In terms of the provisions of entry 91 of List I (Union List), only the Central Government has power to levy stamp duty on issue of debentures. The State Government can levy stamp duty only on transfer of debentures, not issue of debentures.
In terms of order bearing S. O. 2189(E) dated September 12, 2008, issued by the Department of Revenue, Ministry of Finance, it is required that the issuer will pay the stamp duty on issue of debentures, being a marketable security transferable (a) by endorsement or by a separate instrument of transfer (b) by delivery; at the rate of .05% per year of the face value of the debentures, subject to the maximum of 0.25% or Rs 25 lakh, whichever is lower. In terms of the provisions of this order, a company issuing debentures is required to pay stamp duty only if debentures are treated as “marketable security”. Hence, it is important to analyse the expression “marketable security”. The expression, "marketable security" is defined under Section 2(16-A) of the Indian Stamp Act, 1899 to mean a security of such a description as to be capable of being sold in any stock market in India or in the United Kingdom.

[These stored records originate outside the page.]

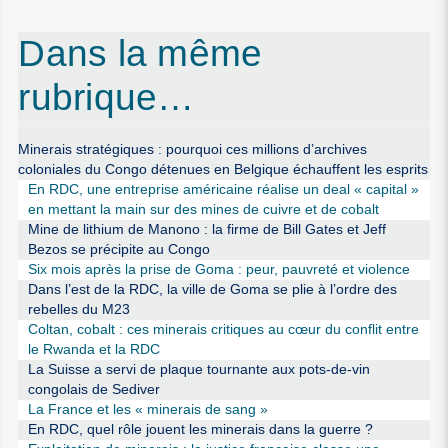
Dans la même
rubrique…
Minerais stratégiques : pourquoi ces millions d’archives
coloniales du Congo détenues en Belgique échauffent les esprits
En RDC, une entreprise américaine réalise un deal « capital »
en mettant la main sur des mines de cuivre et de cobalt
Mine de lithium de Manono : la firme de Bill Gates et Jeff
Bezos se précipite au Congo
Six mois après la prise de Goma : peur, pauvreté et violence
Dans l’est de la RDC, la ville de Goma se plie à l’ordre des
rebelles du M23
Coltan, cobalt : ces minerais critiques au cœur du conflit entre
le Rwanda et la RDC
La Suisse a servi de plaque tournante aux pots-de-vin
congolais de Sediver
La France et les « minerais de sang »
En RDC, quel rôle jouent les minerais dans la guerre ?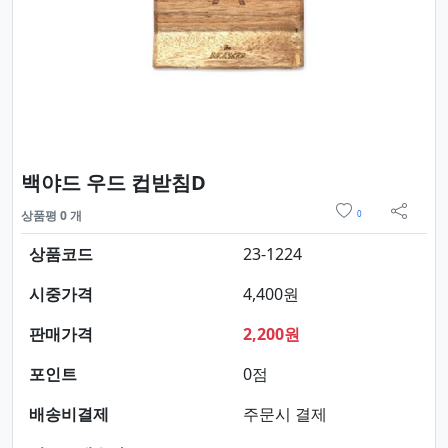
요약정보 및 구매
백야드 우드 컵받침D
위시리스트
상품평 0 개
0
sns 
상품코드
23-1224
시중가격
4,400원
판매가격
2,200원
포인트
0점
배송비결제
주문시 결제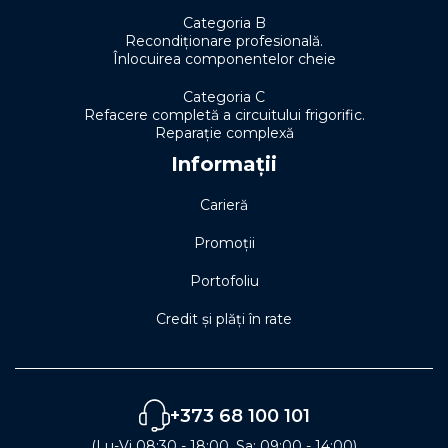
Categoria B
Recondiționare profesională.
Înlocuirea componentelor cheie
Categoria C
Refacere completă a circuitului frigorific.
Reparație complexă
Informații
Carieră
Promoții
Portofoliu
Credit și plăți în rate
+373 68 100 101
(Lu-Vi 08:30 - 18:00, Sa: 09:00 - 14:00)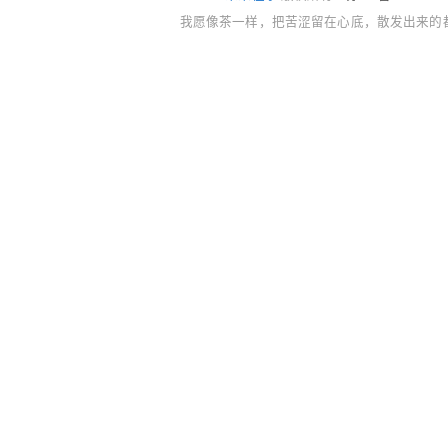
我愿像茶一样，把苦涩留在心底，散发出来的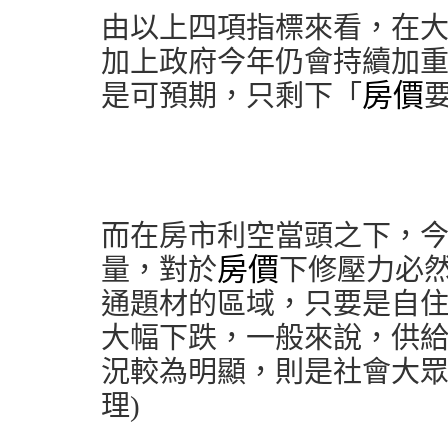
由以上四項指標來看，在
加上政府今年仍會持續加
房價
是可預期，只剩下「
而在房市利空當頭之下，
房價
量，對於
下修壓力必
通題材的區域，只要是自
大幅下跌，一般來說，供
況較為明顯，則是社會大眾
理)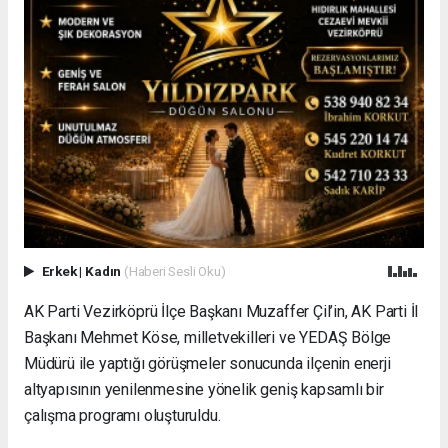
Erkek
|
Kadın
(Haberi Sesli Oku)
AK Parti Vezirköprü İlçe Başkanı Muzaffer Çil’in, AK Parti İl
Başkanı Mehmet Köse, milletvekilleri ve YEDAŞ Bölge
Müdürü ile yaptığı görüşmeler sonucunda ilçenin enerji
altyapısının yenilenmesine yönelik geniş kapsamlı bir
çalışma programı oluşturuldu.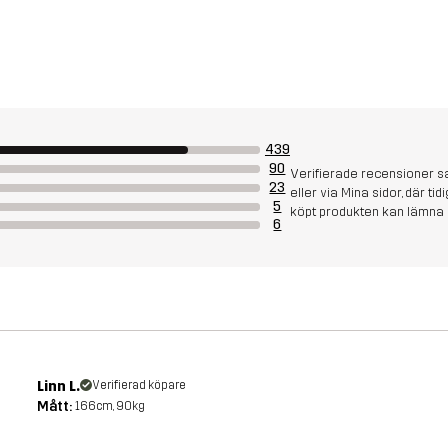
439
90
Verifierade recensioner s
23
eller via Mina sidor, där t
5
köpt produkten kan lämna
6
Linn L.
Verifierad köpare
Mått:
166cm, 90kg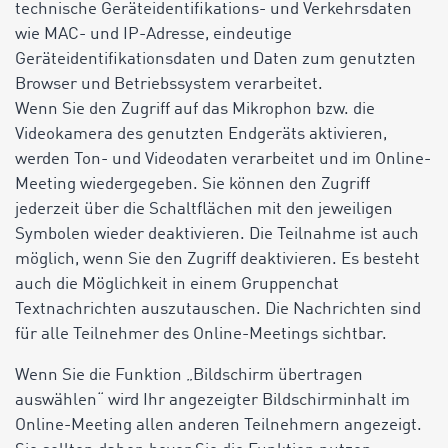
technische Geräteidentifikations- und Verkehrsdaten
wie MAC- und IP-Adresse, eindeutige
Geräteidentifikationsdaten und Daten zum genutzten
Browser und Betriebssystem verarbeitet.
Wenn Sie den Zugriff auf das Mikrophon bzw. die
Videokamera des genutzten Endgeräts aktivieren,
werden Ton- und Videodaten verarbeitet und im Online-
Meeting wiedergegeben. Sie können den Zugriff
jederzeit über die Schaltflächen mit den jeweiligen
Symbolen wieder deaktivieren. Die Teilnahme ist auch
möglich, wenn Sie den Zugriff deaktivieren. Es besteht
auch die Möglichkeit in einem Gruppenchat
Textnachrichten auszutauschen. Die Nachrichten sind
für alle Teilnehmer des Online-Meetings sichtbar.
Wenn Sie die Funktion „Bildschirm übertragen
auswählen“ wird Ihr angezeigter Bildschirminhalt im
Online-Meeting allen anderen Teilnehmern angezeigt.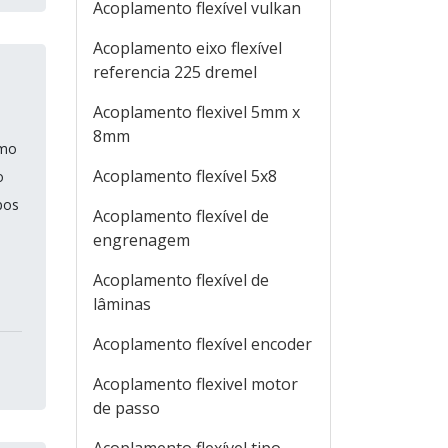
Acoplamento flexível vulkan
Acoplamento eixo flexível
referencia 225 dremel
Acoplamento flexivel 5mm x
8mm
omo
Acoplamento flexível 5x8
o
pos
Acoplamento flexível de
engrenagem
Acoplamento flexível de
lâminas
Acoplamento flexível encoder
Acoplamento flexivel motor
de passo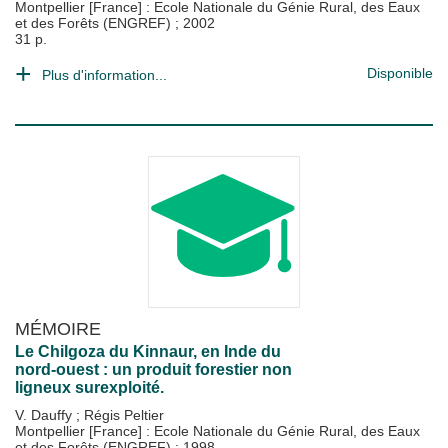
Montpellier [France] : Ecole Nationale du Génie Rural, des Eaux
et des Forêts (ENGREF)
;
2002
31 p.
Disponible
Plus d'information...
MÉMOIRE
Le Chilgoza du Kinnaur, en Inde du
nord-ouest : un produit forestier non
ligneux surexploité.
V. Dauffy
;
Régis Peltier
Montpellier [France] : Ecole Nationale du Génie Rural, des Eaux
et des Forêts (ENGREF)
;
1998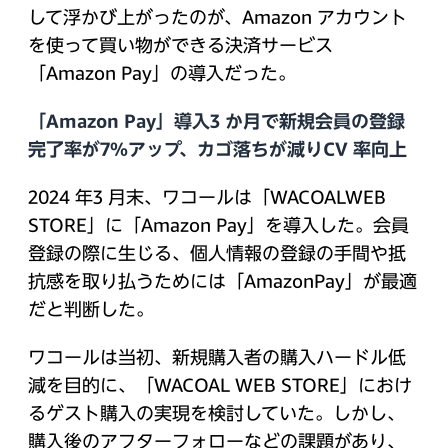
して浮かび上がったのが、Amazon アカウント
を使って買い物ができる決済サービス
「Amazon Pay」の導入だった。
「Amazon Pay」導入3 か月で新規会員の登録
完了率が7%アップ、カゴ落ちが減りCV 率向上
2024 年3 月末、ワコールは「WACOALWEB
STORE」に「Amazon Pay」を導入した。会員
登録の際に生じる、個人情報の登録の手間や抵
抗感を取り払うためには「AmazonPay」が最適
だと判断した。
ワコールは当初、新規購入者の購入ハードル低
減を目的に、「WACOAL WEB STORE」におけ
るゲスト購入の実現を検討していた。しかし、
購入後のアフターフォローなどの課題があり、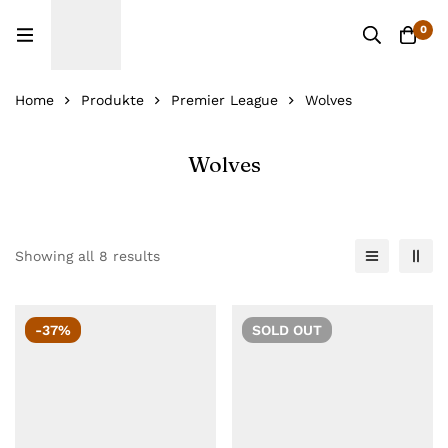
0
Home
Produkte
Premier League
Wolves
Wolves
Showing all 8 results
-37%
SOLD
OUT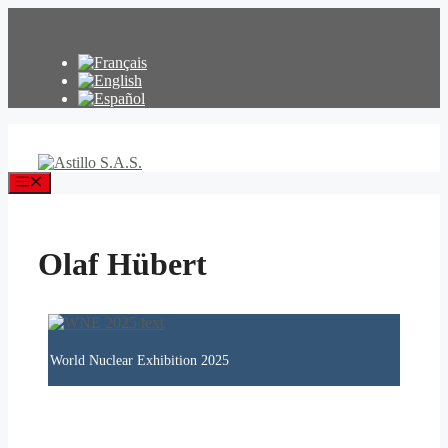
Zum
Inhalt
springen
Menü
Olaf Hübert
World Nuclear Exhibition 2025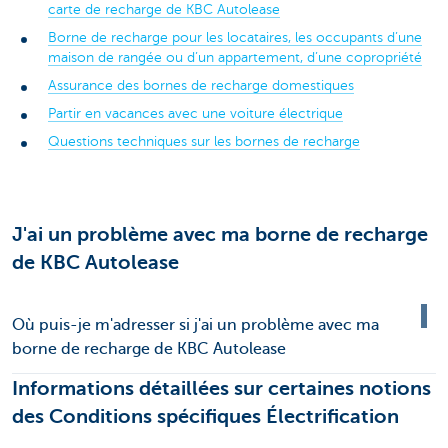
carte de recharge de KBC Autolease
Borne de recharge pour les locataires, les occupants d’une
maison de rangée ou d’un appartement, d’une copropriété
Assurance des bornes de recharge domestiques
Partir en vacances avec une voiture électrique
Questions techniques sur les bornes de recharge
J'ai un problème avec ma borne de recharge
de KBC Autolease
Où puis-je m'adresser si j'ai un problème avec ma
borne de recharge de KBC Autolease
Informations détaillées sur certaines notions
des Conditions spécifiques Électrification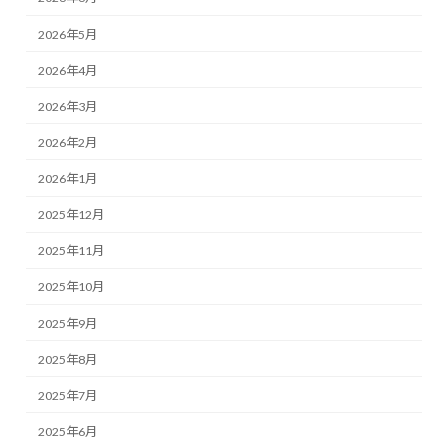
2026年5月
2026年4月
2026年3月
2026年2月
2026年1月
2025年12月
2025年11月
2025年10月
2025年9月
2025年8月
2025年7月
2025年6月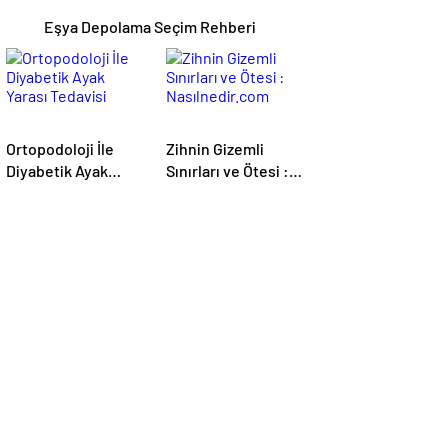
Eşya Depolama Seçim Rehberi
Ortopodoloji İle
Zihnin Gizemli
Diyabetik Ayak
Sınırları ve Ötesi :
Yarası Tedavisi
Nasılnedir.com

The term ‘security’ as used in the aforesaid definition of ‘marketable security’ has not been defined in the Indian Stamp Act, therefore, reference of the same can be taken from Securities Contracts (Regulation) Act, 1956. Sub-clause (i) of Clause (h) of Section 2 of the Securities Contracts (Regulation) Act, 1956 defines the term ‘security’ as follows: “Securities” include: (i) shares, scripts, stocks, bonds, debentures, debenture stock or other marketable securities of a like nature in or of any incorporated company or other body corporate;”
The use of word stock market provides that the stamp duty has to be paid only with the company specified is a listed company. The court from time to time has changed it stance on whether the stamp duty is payable on the unlisted companies as well. When the debenture issued is a listed one then the stamp duty has to be paid and when it is not listed, the payment of stamp duty lies in the grey areas of law as per the various judgments of the court. The Bombay High Court in Dahiben Umedbhai Patel And Others vs Norman James Hamilton And Others and Hon’ble Madras High Court in The Chief Controlling Revenue Authority (Stamp Act) vs Kamala Sugar Mills Limited held that, unlisted debenture issued by a company will not be considered as security and hence Stamp duty in the same regard is not payable. While the Supreme Court in, Naresh K. Aggarwala and Co. vs Canbank Financial Services Ltd. and Anr. has taken a contrary view and held that the definition of ‘security’ does not distinguish between the listed and unlisted securities. In view of the aforesaid Supreme Court judgement, listed as well as unlisted debentures will be considered as ‘security’ as per the definition provided under the SCRA.
CONCLUSION
Stamp duty is paid on the market value of the share. It is payable to the state government while the shares of the company are issued. In case of purchase of share on depository form, i.e. D-Mat form, the transaction cost already includes the stamp duty, which is electronically paid by the seller. On transfer of shares, the stamp duty is payable only to the central government and in case of Depository form of transfer i.e. transfer through D-Mat there is no stamp duty applicable. The same conditions apply for gift of shares.
In case of Debenture, it depends on whether the debenture issued by the company is listed ot unlisted. It is a grey area as to applicability of stamp duty on the purchase and transfer of debenture.